The Taoyuan Union of Pilots and China Airlines Ltd (CAL, 中華航空) reached a preliminary agreement on changes to pilot deployment following nearly 11 hours of negotiations that began at 1am yesterday, but the union said that the strike would continue for a seventh day today, as all the pilots’ demands have not been met.
From Friday last week, when the strike began, until Tuesday, the airline had to cancel 107 flights, affecting about 18,000 passengers.
Flights scheduled from yesterday until Wednesday next week would account for another 80 cancelations, the company said.
Photo courtesy of a reader
One-sixth, or 91, of the striking pilots have reclaimed their flying certificates since Tuesday, the Liberty Times (the sister newspaper of the Taipei Times) reported yesterday, adding that most of the pilots flew Airbus A350 aircraft.
The union previously claimed that it had obtained the certificates of 622 China Airlines pilots.
Both sides agreed to meet at 10am today to continue negotiations over unresolved issues.
Photo: Huang Yao-cheng, Taipei Times
The union said that it has canceled a plan to hold a sit-in in front of the Ministry of Transportation and Communications building in Taipei.
Before the talks began, Minister of Transportation and Communications Lin Chia-lung (林佳龍) addressed both sides, affirming their willingness to sit down to negotiations, despite their differences.
Everyone holds flight safety as being of the utmost importance, he said.
“Remember that you are all members of one big family. Employees in management positions and those in the union are the airlines’ most valuable assets.

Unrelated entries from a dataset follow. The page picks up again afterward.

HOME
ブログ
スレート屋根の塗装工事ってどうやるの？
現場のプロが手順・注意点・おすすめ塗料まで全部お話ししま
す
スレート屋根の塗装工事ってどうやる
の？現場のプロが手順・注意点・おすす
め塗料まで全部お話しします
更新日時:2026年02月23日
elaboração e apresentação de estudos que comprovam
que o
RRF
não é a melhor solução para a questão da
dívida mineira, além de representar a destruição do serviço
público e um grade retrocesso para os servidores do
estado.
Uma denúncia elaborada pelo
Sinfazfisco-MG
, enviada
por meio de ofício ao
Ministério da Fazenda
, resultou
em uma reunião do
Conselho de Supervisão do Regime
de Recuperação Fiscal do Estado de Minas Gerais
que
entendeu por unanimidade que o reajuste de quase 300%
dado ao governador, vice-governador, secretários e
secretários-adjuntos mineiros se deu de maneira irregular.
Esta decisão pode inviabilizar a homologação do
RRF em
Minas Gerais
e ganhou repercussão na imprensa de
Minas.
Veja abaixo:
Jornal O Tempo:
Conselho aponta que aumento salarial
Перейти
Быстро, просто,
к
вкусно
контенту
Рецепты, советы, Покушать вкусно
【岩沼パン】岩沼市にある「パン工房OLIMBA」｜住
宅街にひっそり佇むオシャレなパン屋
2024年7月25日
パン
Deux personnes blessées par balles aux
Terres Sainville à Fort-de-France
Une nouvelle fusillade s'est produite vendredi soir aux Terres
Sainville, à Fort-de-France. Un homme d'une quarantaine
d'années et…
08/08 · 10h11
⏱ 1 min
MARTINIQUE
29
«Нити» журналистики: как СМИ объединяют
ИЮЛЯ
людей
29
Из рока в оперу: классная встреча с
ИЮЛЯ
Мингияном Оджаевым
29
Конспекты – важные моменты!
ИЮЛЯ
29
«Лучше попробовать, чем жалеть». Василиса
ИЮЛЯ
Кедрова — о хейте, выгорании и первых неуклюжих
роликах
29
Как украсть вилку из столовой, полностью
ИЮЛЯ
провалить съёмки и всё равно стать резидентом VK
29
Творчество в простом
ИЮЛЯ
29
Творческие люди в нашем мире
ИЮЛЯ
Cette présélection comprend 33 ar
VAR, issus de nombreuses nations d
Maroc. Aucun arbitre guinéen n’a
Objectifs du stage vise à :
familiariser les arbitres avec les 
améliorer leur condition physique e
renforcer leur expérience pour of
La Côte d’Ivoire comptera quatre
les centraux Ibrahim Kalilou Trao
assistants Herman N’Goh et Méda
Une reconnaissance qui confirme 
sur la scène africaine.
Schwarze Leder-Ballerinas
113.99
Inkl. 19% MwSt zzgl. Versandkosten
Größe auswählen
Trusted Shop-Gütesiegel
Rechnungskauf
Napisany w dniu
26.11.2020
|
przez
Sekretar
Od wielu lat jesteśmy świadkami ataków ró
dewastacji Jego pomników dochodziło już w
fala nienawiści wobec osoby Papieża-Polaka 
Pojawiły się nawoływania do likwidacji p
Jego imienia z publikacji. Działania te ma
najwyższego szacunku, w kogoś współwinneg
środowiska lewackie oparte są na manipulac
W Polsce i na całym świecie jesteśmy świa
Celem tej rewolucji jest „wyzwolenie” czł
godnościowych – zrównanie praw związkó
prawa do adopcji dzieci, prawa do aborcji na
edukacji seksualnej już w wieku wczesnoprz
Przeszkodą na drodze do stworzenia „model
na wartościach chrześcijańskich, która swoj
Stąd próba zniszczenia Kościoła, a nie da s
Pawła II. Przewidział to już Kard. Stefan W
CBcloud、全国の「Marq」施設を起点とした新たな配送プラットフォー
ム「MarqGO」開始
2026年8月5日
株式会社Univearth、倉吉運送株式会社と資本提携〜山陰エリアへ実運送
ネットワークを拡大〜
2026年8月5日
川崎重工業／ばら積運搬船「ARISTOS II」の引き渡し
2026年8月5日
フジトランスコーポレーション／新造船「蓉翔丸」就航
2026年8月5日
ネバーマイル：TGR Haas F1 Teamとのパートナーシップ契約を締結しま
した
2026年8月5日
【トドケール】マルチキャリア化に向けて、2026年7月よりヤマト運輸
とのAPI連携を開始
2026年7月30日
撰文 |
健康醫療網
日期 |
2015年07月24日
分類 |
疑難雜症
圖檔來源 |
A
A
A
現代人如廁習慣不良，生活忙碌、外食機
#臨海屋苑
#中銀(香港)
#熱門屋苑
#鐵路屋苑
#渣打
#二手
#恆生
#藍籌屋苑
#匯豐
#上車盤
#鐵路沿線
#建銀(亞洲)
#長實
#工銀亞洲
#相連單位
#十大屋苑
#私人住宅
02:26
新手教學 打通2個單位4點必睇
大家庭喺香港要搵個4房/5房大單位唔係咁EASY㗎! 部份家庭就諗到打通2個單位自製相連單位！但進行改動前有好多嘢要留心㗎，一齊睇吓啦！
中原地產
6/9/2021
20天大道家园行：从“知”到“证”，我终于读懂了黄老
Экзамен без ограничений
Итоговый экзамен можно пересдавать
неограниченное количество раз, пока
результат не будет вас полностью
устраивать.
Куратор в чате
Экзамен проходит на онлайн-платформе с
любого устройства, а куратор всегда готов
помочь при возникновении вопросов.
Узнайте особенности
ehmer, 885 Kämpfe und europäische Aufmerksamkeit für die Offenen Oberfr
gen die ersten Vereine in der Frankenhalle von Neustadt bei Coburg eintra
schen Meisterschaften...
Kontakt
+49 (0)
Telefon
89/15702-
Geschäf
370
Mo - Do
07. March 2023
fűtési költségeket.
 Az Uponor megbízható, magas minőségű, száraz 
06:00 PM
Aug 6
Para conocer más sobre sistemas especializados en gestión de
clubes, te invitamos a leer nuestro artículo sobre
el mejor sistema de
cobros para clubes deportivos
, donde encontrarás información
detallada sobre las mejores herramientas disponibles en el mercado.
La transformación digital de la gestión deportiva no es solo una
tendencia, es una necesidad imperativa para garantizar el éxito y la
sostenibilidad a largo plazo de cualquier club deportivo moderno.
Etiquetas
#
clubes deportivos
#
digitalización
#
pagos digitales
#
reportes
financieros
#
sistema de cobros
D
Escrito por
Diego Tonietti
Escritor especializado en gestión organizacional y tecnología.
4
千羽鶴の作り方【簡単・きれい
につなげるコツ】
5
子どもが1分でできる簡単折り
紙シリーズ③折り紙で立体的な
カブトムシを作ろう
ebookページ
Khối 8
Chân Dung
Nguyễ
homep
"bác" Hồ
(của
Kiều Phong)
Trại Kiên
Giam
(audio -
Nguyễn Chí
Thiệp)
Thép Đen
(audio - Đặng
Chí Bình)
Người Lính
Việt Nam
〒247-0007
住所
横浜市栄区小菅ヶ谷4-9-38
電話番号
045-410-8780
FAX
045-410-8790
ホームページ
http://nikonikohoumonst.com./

If the labor dispute continues, the company will lose not only customers and revenue, but also the public’s trust,” he said.
“It would hurt a brand that has taken years to establish, which I am afraid would be a loss that you would never, ever redeem, no matter how hard you try,” he said.”
In the second round of negotiations on Monday night, the union refused to consider a compromise proposed by the ministry, to review fights of six to eight hours and determine the number of pilots to be dispatched.
Saying that a route review would be too tedious, the union proposed a rule that could decide when to dispatch an additional pilot: A third pilot would accompany multi-leg flights of more than seven hours.
However, during the third round of negotiations, the union no longer insisted on sending three pilots on multi-leg flights of at least seven hours, but provided a list of 10 routes that it said could lead to pilot fatigue.
The company only agreed on five of the routes.
Three pilots would be dispatched on round-trip cargo flights between Anchorage, Alaska, and New York City, while a red-eye cargo flight to Chongqing, China, would have four pilots.
Three pilots would be sent on passenger flights to Xian, China, as well as those to Palau.
Passenger flights to Guam would still have two pilots, but the company agreed to arrange for the pilots to spend the night in a hotel after landing.
The union agreed that implementation of the new dispatch rules could be timed differently for the five routes, as the company must make arrangements.
The airline had already agreed on Monday night to send three pilots on flights of more than eight hours and four pilots on flights longer than 12 hours.
Yesterday, it confirmed that 30 weekly flights would be affected, including those to San Francisco; Frankfurt, Germany; Amsterdam; Rome; and London’s Gatwick Airport.
However, the two sides could not hash out issues related to the recruitment of more local pilots.
The union has demanded that China Airlines stop hiring captains from other nations and start training Taiwanese copilots into captains.
The percentage of foreign pilots in China Airlines should be reduced to 5 percent within three years, it added.
The company should announce captain vacancies for each aircraft fleet annually, with a prioritized list for captain training that the pilots could refer to.
Seniority should be the main criteria for prioritizing pilots on the training list, the union said, adding that union representatives should be allowed to attend the meetings in which lists are compiled.
The union said that a ratio of union members to nonmembers governing trainee selection.
China Airlines only agreed to a public list, rejecting the union’s other training demands.
There is no reason to lower the percentage of foreign pilots, who account for about 10 percent of flight personnel, the company said, adding that foreign pilots assist the airline under special circumstances, such as labor strikes.
China Airlines said that it provides well-rounded training for pilots, who are promoted based on performance rather than seniority.
“It is illogical to select a pilot based on union membership,” the company said.
Copilots from Taiwan, as well as those hired from other nations, should have an equal opportunity to be promoted to captain, it said.